An officer may make a brief investigative stop of a vehicle if it is justified by specific, articulable facts which are sufficient to give rise to a reasonable suspicion of criminal conduct. Burgeson v. State, 267 Ga. 102
, 105 (3) (a) (475 SE2d 580
) (1996). Moreover, it is immaterial that an arresting officer elected not to charge a defendant with an observed traffic offense, choosing instead to charge the defendant only with the more serious offenses disclosed after the traffic stop had been initiated. See State v. Wright, 221 Ga. App. 202
, 205 (3) (470 SE2d 916
) (1996). It was in the trooper's discretion with which of the offenses, if any, he would charge Castillo. Id.
We find the similarity of facts and legal analysis in State v. Webb, 193 Ga. App. 2 (386 SE2d 891) (1989)
to be persuasive. In that case, the defendant was stopped after making a possibly illegal u-turn in an apparent effort to avoid a roadblock. Compare Burns v. State, 216 Ga. App. 178 (454 SE2d 152) (1995)
(defendant's driving pattern after turning into a parking lot was suspicious). Contrary to Castillo's contention, State v. Jones, 214 Ga. App. 593 (448 SE2d 496) (1994)
, where the officer did not observe defendant commit any crime before the traffic stop and had only a mere hunch that the defendant turned around to escape police detection, and Jorgensen v. State, 207 Ga. App. 545 (428 SE2d 440) (1993)
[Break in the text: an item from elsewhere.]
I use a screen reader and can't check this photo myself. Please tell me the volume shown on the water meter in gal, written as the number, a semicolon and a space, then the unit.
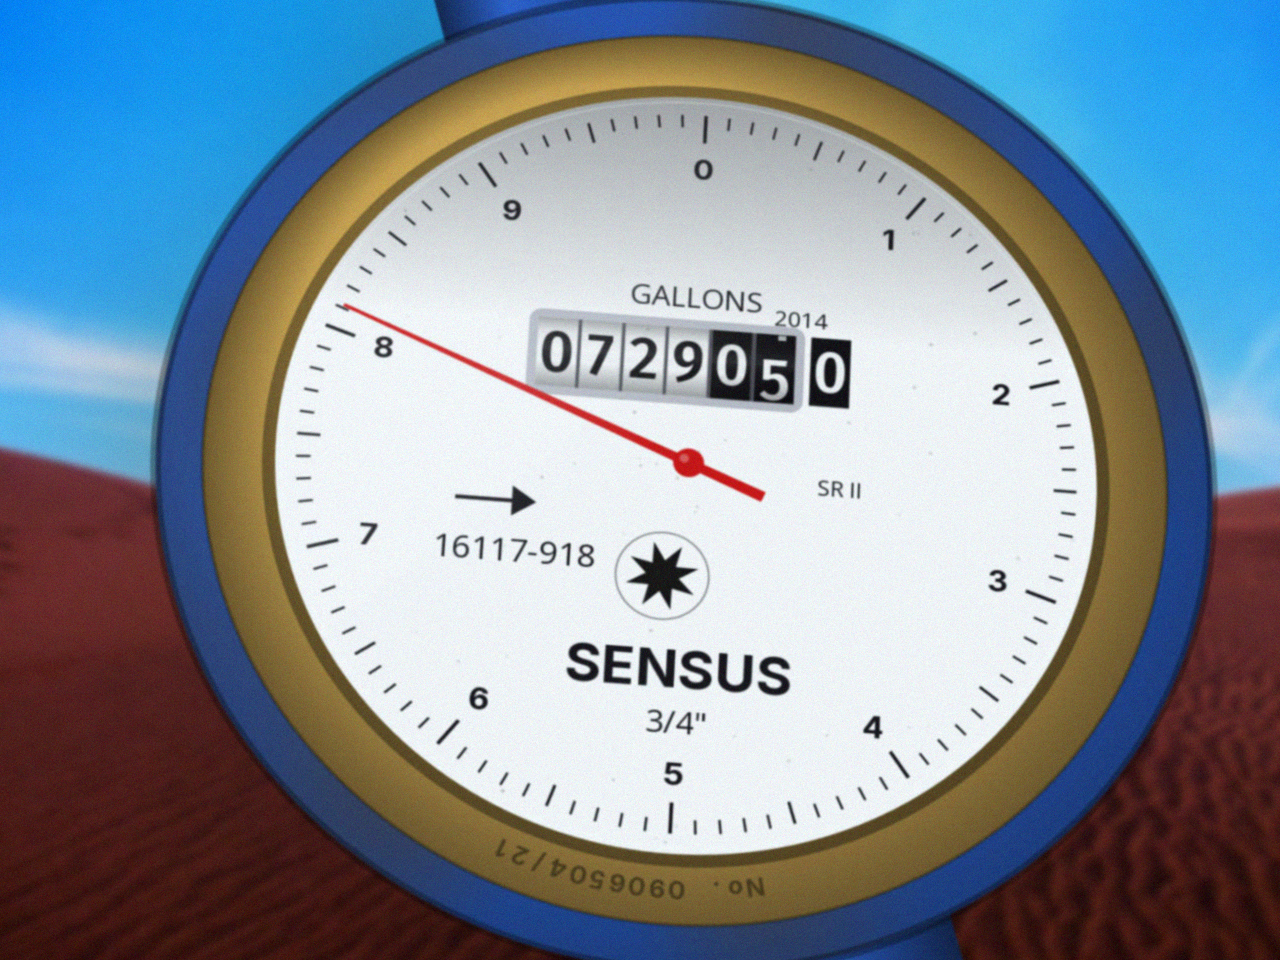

, where the stop was based on the officer's intuition that defendant turned into an apartment complex to avoid a roadblock, are not substantially similar to the facts of this case. Here, a state trooper with over 20 years experience saw Castillo engage in an unusual and unsafe turning maneuver, under circumstances from which it reasonably could be concluded that Castillo was attempting to avoid the road check. The facts would justify a citation for the improper turn. Due to the totality of the circumstances, the officer had a reasonable suspicion that Castillo had engaged in some form of criminal conduct. He pursued and stopped Castillo's car and immediately detected alcohol on Castillo's breath. Further investigation provided ample probable cause to arrest Castillo for DUI.
The Fourth Amendment does not require a policeman who lacks the precise level of information necessary for probable cause to arrest to simply shrug his shoulders and allow a criminal to escape. Webb, supra at 4 (1). " 'Deliberately furtive actions and flight at the approach of strangers or law officers are strong indicia of mens rea.' " Id. Further, an officer's honest belief that a traffic violation has been committed in his presence, even if ultimately proven incorrect, may nevertheless demonstrate the existence of at least an articulable suspicion and reasonable grounds for the stop. Id. Accordingly, regardless of whether Castillo's act of making a sudden and abrupt change in speed and a quick and unsafe turn and backing maneuver near the crest of a hill was a traffic violation, it was nevertheless a sufficiently suspicious and deliberately furtive response to the road check so as to give the trooper at least a reasonable suspicion of Castillo's criminal activity and to warrant further investigation. Id.
The trial judge correctly denied Castillo's suppression motion.
Leslie C. Abernathy, Solicitor, for appellee.